TASK DIRECTIONS
Render the text of the data below as a numbered list, one item per line and with blank lines omitted, and leave the pictures out of the answer.

RECORDS
☆ ☆ ☆ ☆ ☆

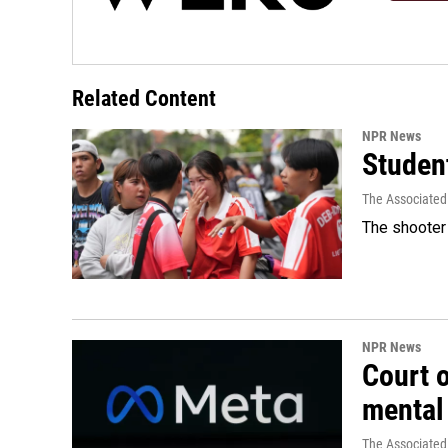
Related Content
NPR News
Student
The Associated
The shooter 
NPR News
Court 
mental
The Associated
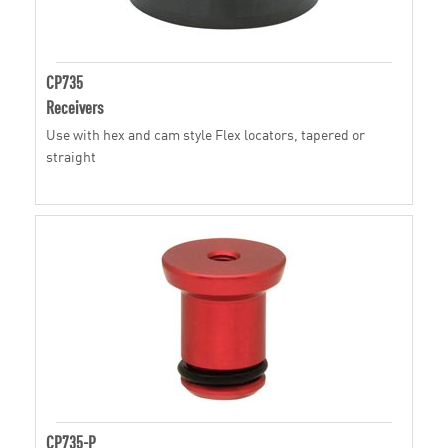
CP735
Receivers
Use with hex and cam style Flex locators, tapered or
straight
CP735-P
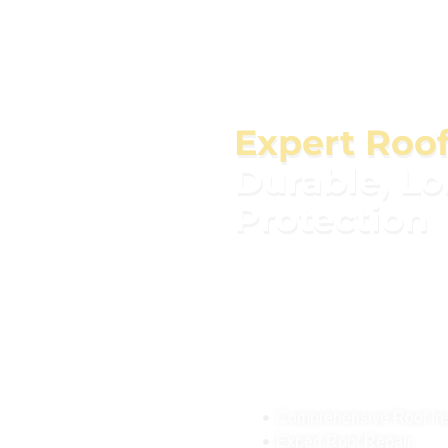
Expert Roo
Durable, L
Protection
Our roofing services cover 
replacements to new insta
materials to ensure durabl
home and adds value. Whet
or simply upgrading, our e
today for a free consulta
safe and secure for years 
Comprehensive Roof Insp
Expert Roof Repair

☆ ☆ ☆ ☆ ☆

RESULT FOR THIS TASK
1. Related Content
2. NPR News
3. Student
4. The Associated
5. The shooter 
6. NPR News
7. Court 
8. mental
9. The Associated
10. CP735
11. Receivers
12. Use with hex and cam style Flex locators, tapered or
13. straight
14. CP735-P
15. Expert Roo
16. Durable, L
17. Protection
18. Our roofing services cover 
19. replacements to new insta
20. materials to ensure durabl
21. home and adds value. Whet
22. or simply upgrading, our e
23. today for a free consulta
24. safe and secure for years 
25. Comprehensive Roof Insp
26. Expert Roof Repair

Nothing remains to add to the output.